1

I'm trying to group a bunch of files together based on RecipeID and StepID. Instead of storing all of the filenames in a table I've decided to just use glob to get the images for the requested recipe. I feel like this will be more efficient and less data handling. Keeping in mind the directory will eventually contain many thousands of images. If I'm wrong about this then the below question is not necessary lol

So let's say I have RecipeID #5 (nachos, mmmm) and it has 3 preparation steps. The naming convention I've decided on would be as such:

5_1_getchips.jpg
5_2_laycheese.jpg
5_2_laytomatos.jpg
5_2_laysalsa.jpg
5_3_bake.jpg
5_finishednachos.jpg
5_morefinishedproduct.jpg

The files may be generated by a camera, so DSC###.jpg...or the person may have actually named each picture as I have above. Multiple images can exist per step. I'm not sure how I'll handle dupe filenames, but I feel that's out of scope.

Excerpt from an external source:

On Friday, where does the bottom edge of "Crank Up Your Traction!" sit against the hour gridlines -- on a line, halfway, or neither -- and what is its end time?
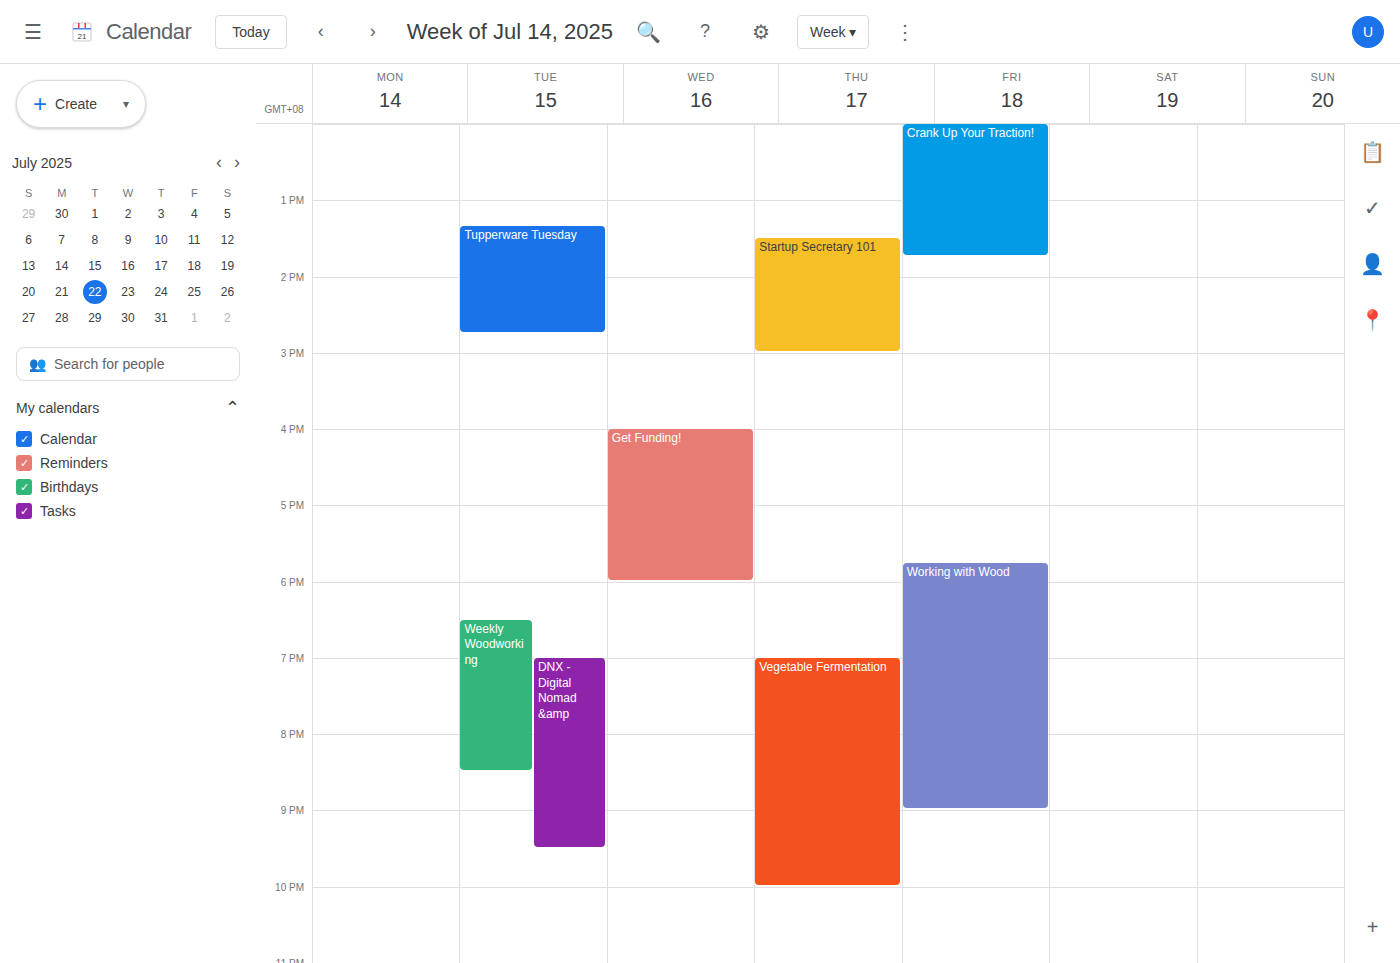
1:45 PM -- neither: three quarters of the way from the 1 PM line to the 2 PM line.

I want to get all of the "5_" images...but filter them by all the ones that DON'T have any step # (grouped in one DIV), and then get all the ones that DO have a step (grouped in their respective DIVs).

I'm thinking of something like

foreach ( glob( $IMAGES_RECIPE .  $RecipeID . "-*.*") as $image)

and then using a substr to filter out the step# but I'm concerned about getting the logic right because what if the original filename already has _#_ in it for some reason. Maybe I need to have a strict naming convention that always includes _0_ if it doesn't belong to a step.

Thoughts?

hek2mgl
  • 152,036
  • 28
  • 249
  • 266
Bodi
  • 271
  • 3
  • 10

2 Answers2

2

Globbing through 1000s of files will never being faster than having indexed those files in a database (of whatever type) and execute a database query for them. That's what databases are meant for.

hek2mgl
  • 152,036
  • 28
  • 249
  • 266
  • @Bodi Yeah believe me. I don't know a filesystem which is optimized for such queries. Globbing would always mean to iterate trough all the directory entries while an indexed database solution could offer a far better performance. – hek2mgl May 05 '15 at 21:09
  • So then should I store the filenames as "RecipeID_filename.jpg" so that duplicates are less of an issue, or should I rename all uploaded files to an incremental ID and store the original filename in that row? Edit: I will also have a folder for each of the resized image sizes (30px, 40, 60, 100, 150). The filename should be identical. – Bodi May 05 '15 at 21:36
  • It depends. I prefer to keep the original file names, at least as a prefix with an id appended. This way it is easier to browse through a directory manually if something fails... – hek2mgl May 05 '15 at 21:42
0

I had a similar issue with 15,000 mp3 songs.

In the Win command line dir

dir *.mp3 /b /s > mp3.bat

Used a regex search and replace in NotePad++ that converted the the file names and prefixed and appended text creating a Rename statement and Ran the mp3.bat.


Something like this might work for you in PHP:

  1. Use regex to extract the digits using preg_replace to
  2. Create a logic table(s) to create the words for the new file names
  3. create the new filename with rename()

Here is some simplified and UNTESTED Example code to show what I am suggesting.

Example Logic Table:

 $translation[x][y][z] = "phrase";
 $translation[x][y][z] = "phrase";
 $translation[x][y][z] = "phrase";
 $translation[x][y][z] = "phrase";

  $folder = '/home/user/public_html/recipies/';
  $dir=opendir($folder);
  while (false !== ($found=readdir($dir))){
    if pathinfo($file,PATHINFO_EXTENSION) == '.jpg')
     { 
       $files[]= pathinfo($file,PATHINFO_FILENAME);
     }
  }
  foreach($files as $key=> $filename){
    $digit1 = 'DSC(\d)\d\d\.jpg/',"$1", $filename);
    $digit2 = 'DSC\d(\d)\d\.jpg',"$1", $filename);
    $digit3 = 'DSC\d\d(\d)\.jpg',"$1", $filename);
    $newName = $translation[$digit1][$digit2][$digit3]
    ren($filename,$newfilename);
  }
Misunderstood
  • 5,534
  • 1
  • 18
  • 25